Interferon-gamma (IFN-gamma) plays an important role in innate and adaptive immunity against intracellular infections and is used clinically for the prevention and control of infections in chronic granulomatous disease (CGD) and inborn defects in the IFN-gamma/interleukin (IL)-12 axis. Using transcriptome profiling (RNA-seq), we sought to identify differentially expressed genes, transcripts and exons in Epstein-Barr virus-transformed B lymphocytes (B-EBV) cells from CGD patients, IFN-gamma receptor deficiency patients, and normal controls, treated in vitro with IFN-gamma for 48 hours. Our results show that IFN-gamma increased the expression of a diverse array of genes related to different cellular programs. In cells from normal controls and CGD patients, IFN-gamma-induced expression of genes relevant to oxidative killing, nitric oxide synthase pathway, proteasome-mediated degradation, antigen presentation, chemoattraction, and cell adhesion. IFN-gamma also upregulated genes involved in diverse stages of messenger RNA (mRNA) processing including pre-mRNA splicing, as well as others implicated in the folding, transport, and assembly of proteins.
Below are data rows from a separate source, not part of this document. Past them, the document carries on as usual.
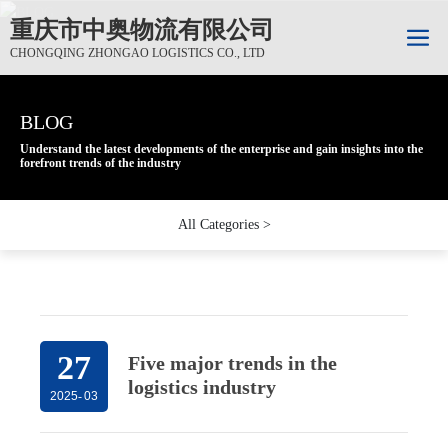
重庆市中奥物流有限公司
CHONGQING ZHONGAO LOGISTICS CO., LTD
BLOG
BLOG
BLOG
Understand the latest developments of the enterprise and gain insights into the
Understand the latest developments of the enterprise and gain insights into the
Understand the latest developments of the enterprise and gain insights into the
forefront trends of the industry
forefront trends of the industry
forefront trends of the industry
All Categories >
27
Five major trends in the
logistics industry
2025
-
03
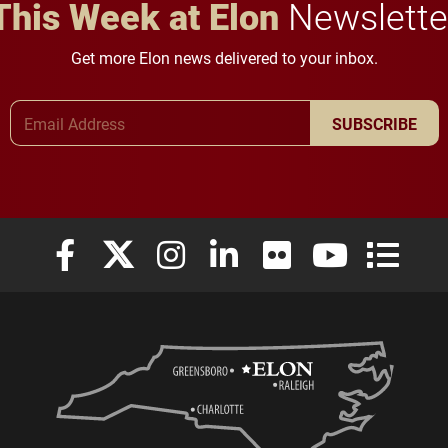
This Week at Elon
Newslette
Get more Elon news delivered to your inbox.
Email Address
SUBSCRIBE
Elon University Facebook
Elon University X (formerly Twitter)
Elon University Instagram
Elon University LinkedIn
Elon University Flickr
Elon University
Elon Uni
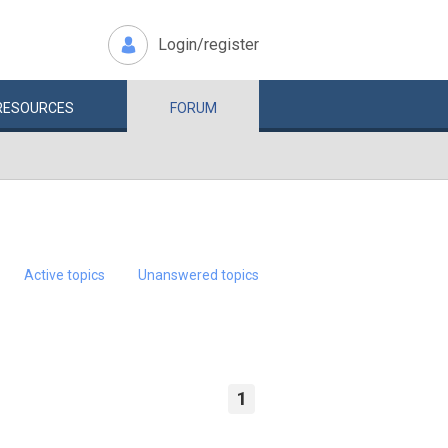
Login/register
RESOURCES
FORUM
Active topics
Unanswered topics
1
In particular, differential exon expression of WARS (encoding tryptophanyl-transfer RNA synthetase, which has an essential function in protein synthesis) induced by IFN-gamma in normal and CGD cells suggests that this gene may have an important contribution to the benefits of IFN-gamma treatment for CGD. Upregulation of mRNA and protein processing related genes in CGD and IFNRD cells could mediate some of the effects of IFN-gamma treatment. These data support the concept that IFN-gamma treatment may contribute to increased immune responses against pathogens through regulation of genes important for mRNA and protein processing.